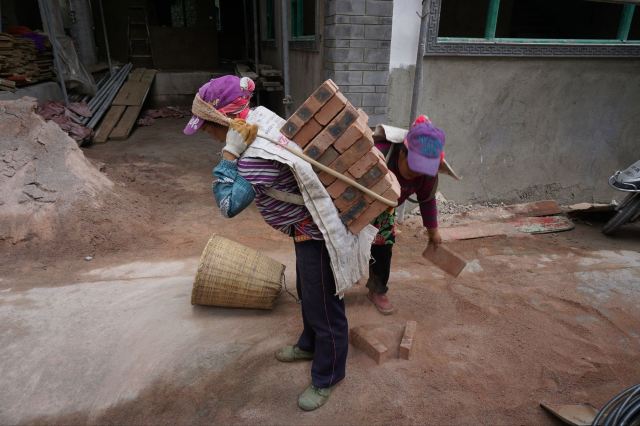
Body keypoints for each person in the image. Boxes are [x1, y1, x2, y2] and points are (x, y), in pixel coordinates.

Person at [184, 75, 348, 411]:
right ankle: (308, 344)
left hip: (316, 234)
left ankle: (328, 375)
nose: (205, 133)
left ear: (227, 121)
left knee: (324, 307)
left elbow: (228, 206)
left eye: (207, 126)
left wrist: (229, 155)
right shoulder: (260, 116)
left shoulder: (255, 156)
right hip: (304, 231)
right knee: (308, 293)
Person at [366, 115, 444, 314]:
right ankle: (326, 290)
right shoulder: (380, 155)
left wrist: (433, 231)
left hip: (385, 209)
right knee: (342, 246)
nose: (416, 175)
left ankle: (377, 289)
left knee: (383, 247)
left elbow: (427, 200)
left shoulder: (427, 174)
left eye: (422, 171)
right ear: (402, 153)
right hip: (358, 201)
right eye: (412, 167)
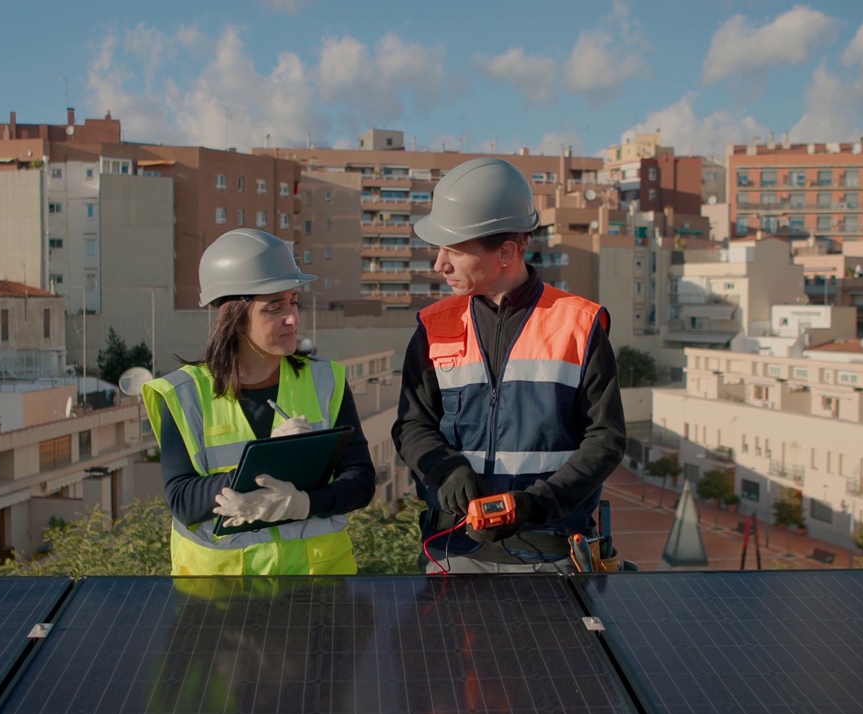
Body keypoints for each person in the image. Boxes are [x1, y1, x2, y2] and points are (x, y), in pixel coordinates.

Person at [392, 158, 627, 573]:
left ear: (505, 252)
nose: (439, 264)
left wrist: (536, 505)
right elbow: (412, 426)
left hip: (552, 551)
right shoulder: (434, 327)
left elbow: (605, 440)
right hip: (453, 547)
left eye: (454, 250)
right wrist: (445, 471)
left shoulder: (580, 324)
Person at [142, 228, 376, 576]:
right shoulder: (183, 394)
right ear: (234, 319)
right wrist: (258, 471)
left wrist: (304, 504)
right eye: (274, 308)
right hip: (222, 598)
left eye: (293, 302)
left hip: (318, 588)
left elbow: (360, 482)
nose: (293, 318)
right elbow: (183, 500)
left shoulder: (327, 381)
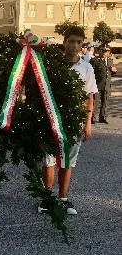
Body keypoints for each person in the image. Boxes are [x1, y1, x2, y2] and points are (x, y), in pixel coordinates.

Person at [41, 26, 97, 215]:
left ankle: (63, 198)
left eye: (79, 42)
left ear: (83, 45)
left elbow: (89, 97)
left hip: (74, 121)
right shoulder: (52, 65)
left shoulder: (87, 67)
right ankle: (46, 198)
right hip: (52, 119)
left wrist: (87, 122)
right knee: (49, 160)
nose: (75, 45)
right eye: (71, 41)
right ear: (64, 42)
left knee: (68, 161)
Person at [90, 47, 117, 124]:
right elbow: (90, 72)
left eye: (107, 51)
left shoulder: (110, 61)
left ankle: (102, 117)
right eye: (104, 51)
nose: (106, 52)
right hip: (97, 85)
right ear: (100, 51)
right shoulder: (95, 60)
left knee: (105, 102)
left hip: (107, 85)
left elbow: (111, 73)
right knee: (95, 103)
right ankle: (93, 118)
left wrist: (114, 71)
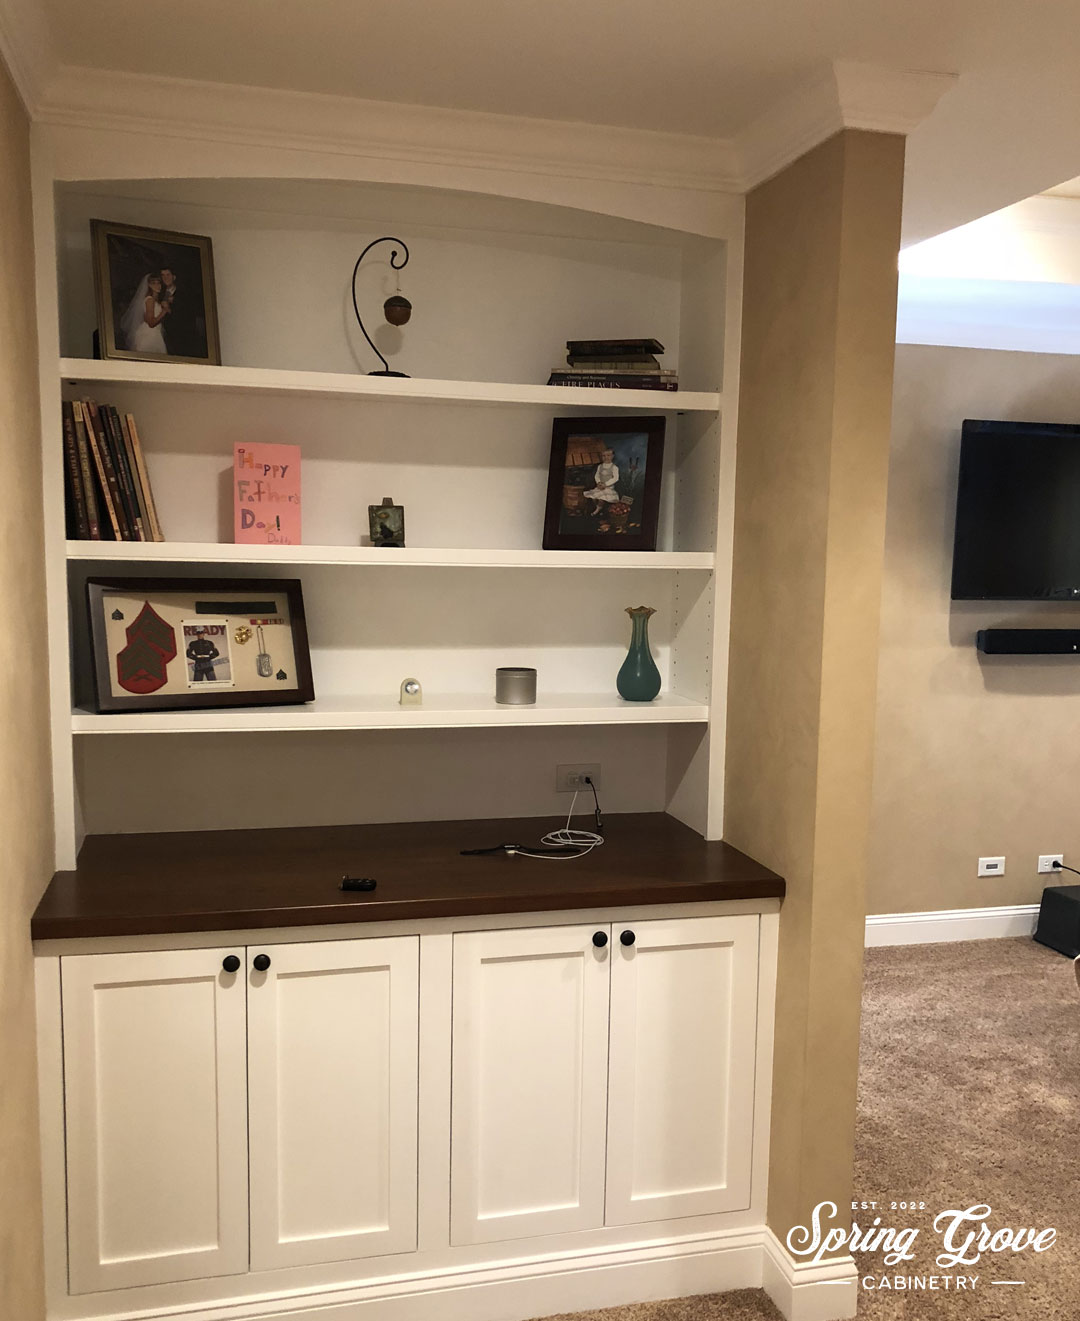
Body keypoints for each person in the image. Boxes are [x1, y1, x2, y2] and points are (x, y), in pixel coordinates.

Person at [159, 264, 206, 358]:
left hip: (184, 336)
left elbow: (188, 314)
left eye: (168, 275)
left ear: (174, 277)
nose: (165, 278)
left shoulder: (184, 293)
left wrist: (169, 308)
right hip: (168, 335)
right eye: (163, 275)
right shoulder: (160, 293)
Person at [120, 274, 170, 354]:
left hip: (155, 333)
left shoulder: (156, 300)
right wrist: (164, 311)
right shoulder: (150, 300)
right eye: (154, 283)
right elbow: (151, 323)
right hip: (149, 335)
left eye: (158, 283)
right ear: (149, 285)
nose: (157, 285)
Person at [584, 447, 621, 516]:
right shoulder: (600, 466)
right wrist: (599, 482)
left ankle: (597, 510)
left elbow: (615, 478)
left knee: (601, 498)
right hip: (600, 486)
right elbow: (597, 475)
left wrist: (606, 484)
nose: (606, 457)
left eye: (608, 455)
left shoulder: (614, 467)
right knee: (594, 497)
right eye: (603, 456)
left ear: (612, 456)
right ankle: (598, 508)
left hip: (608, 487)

========================================================================

--- ABOUT THIS EXERCISE ---
Set down each record above exactly as it stands and leave out all pictures.

--- REPLY ---
Body keypoints for each person in the image. Boxes are [x1, y1, x2, y2] and points are (x, y), in pixel coordinates.

Person at [184, 75, 348, 411]:
right ankle: (308, 344)
left hip: (316, 234)
left ankle: (328, 375)
nose: (205, 133)
left ear: (227, 121)
left knee: (324, 307)
left elbow: (228, 206)
left eye: (207, 126)
left wrist: (229, 155)
right shoulder: (260, 116)
left shoulder: (255, 156)
right hip: (304, 231)
right knee: (308, 293)
Person at [366, 115, 444, 314]:
right ankle: (326, 290)
right shoulder: (380, 155)
left wrist: (433, 231)
left hip: (385, 209)
right knee: (342, 246)
nose: (416, 175)
left ankle: (377, 289)
left knee: (383, 247)
left elbow: (427, 200)
left shoulder: (427, 174)
left eye: (422, 171)
right ear: (402, 153)
right hip: (358, 201)
right eye: (412, 167)
Body keypoints for each person in the image. Boxes are [x1, y1, x2, y2] and points are (x, y), in pixel coordinates.

Person at [392, 158, 627, 573]:
left ear: (505, 252)
nose: (439, 264)
left wrist: (536, 505)
right elbow: (412, 426)
left hip: (552, 551)
right shoulder: (434, 327)
left elbow: (605, 440)
right hip: (453, 547)
left eye: (454, 250)
right wrist: (445, 471)
left shoulder: (580, 324)
Person at [142, 228, 376, 576]:
right shoulder: (183, 394)
right ear: (234, 319)
right wrist: (258, 471)
left wrist: (304, 504)
right eye: (274, 308)
right hip: (222, 598)
left eye: (293, 302)
left hip: (318, 588)
left elbow: (360, 482)
nose: (293, 318)
right elbow: (183, 500)
left shoulder: (327, 381)
Body keypoints for each person in the image. Boxes are [x1, y1, x2, y2] and points are (x, y), in pixel coordinates.

Person at [41, 26, 97, 215]:
left ankle: (63, 198)
left eye: (79, 42)
left ear: (83, 45)
left elbow: (89, 97)
left hip: (74, 121)
right shoulder: (52, 65)
left shoulder: (87, 67)
right ankle: (46, 198)
right hip: (52, 119)
left wrist: (87, 122)
right knee: (49, 160)
nose: (75, 45)
right eye: (71, 41)
right ear: (64, 42)
left knee: (68, 161)
Person at [90, 47, 117, 124]:
right elbow: (90, 72)
left eye: (107, 51)
left shoulder: (110, 61)
left ankle: (102, 117)
right eye: (104, 51)
nose: (106, 52)
right hip: (97, 85)
right ear: (100, 51)
right shoulder: (95, 60)
left knee: (105, 102)
left hip: (107, 85)
left elbow: (111, 73)
right knee: (95, 103)
right ankle: (93, 118)
left wrist: (114, 71)
Body keypoints for each person in the image. Boxes are [x1, y1, x2, y2] and points are (x, y), in pixel coordinates.

Person at [159, 264, 206, 358]:
left hip: (184, 336)
left elbow: (188, 314)
left eye: (168, 275)
left ear: (174, 277)
nose: (165, 278)
left shoulder: (184, 293)
left wrist: (169, 308)
right hip: (168, 335)
right eye: (163, 275)
right shoulder: (160, 293)
Person at [120, 274, 170, 354]:
left hip: (155, 333)
left shoulder: (156, 300)
right wrist: (164, 311)
right shoulder: (150, 300)
right eye: (154, 283)
right elbow: (151, 323)
right hip: (149, 335)
left eye: (158, 283)
right ear: (149, 285)
nose: (157, 285)
Person at [584, 447, 621, 516]:
right shoulder: (600, 466)
right wrist: (599, 482)
left ankle: (597, 510)
left elbow: (615, 478)
left knee: (601, 498)
right hip: (600, 486)
right elbow: (597, 475)
left wrist: (606, 484)
nose: (606, 457)
left eye: (608, 455)
left shoulder: (614, 467)
right knee: (594, 497)
right eye: (603, 456)
left ear: (612, 456)
right ankle: (598, 508)
left hip: (608, 487)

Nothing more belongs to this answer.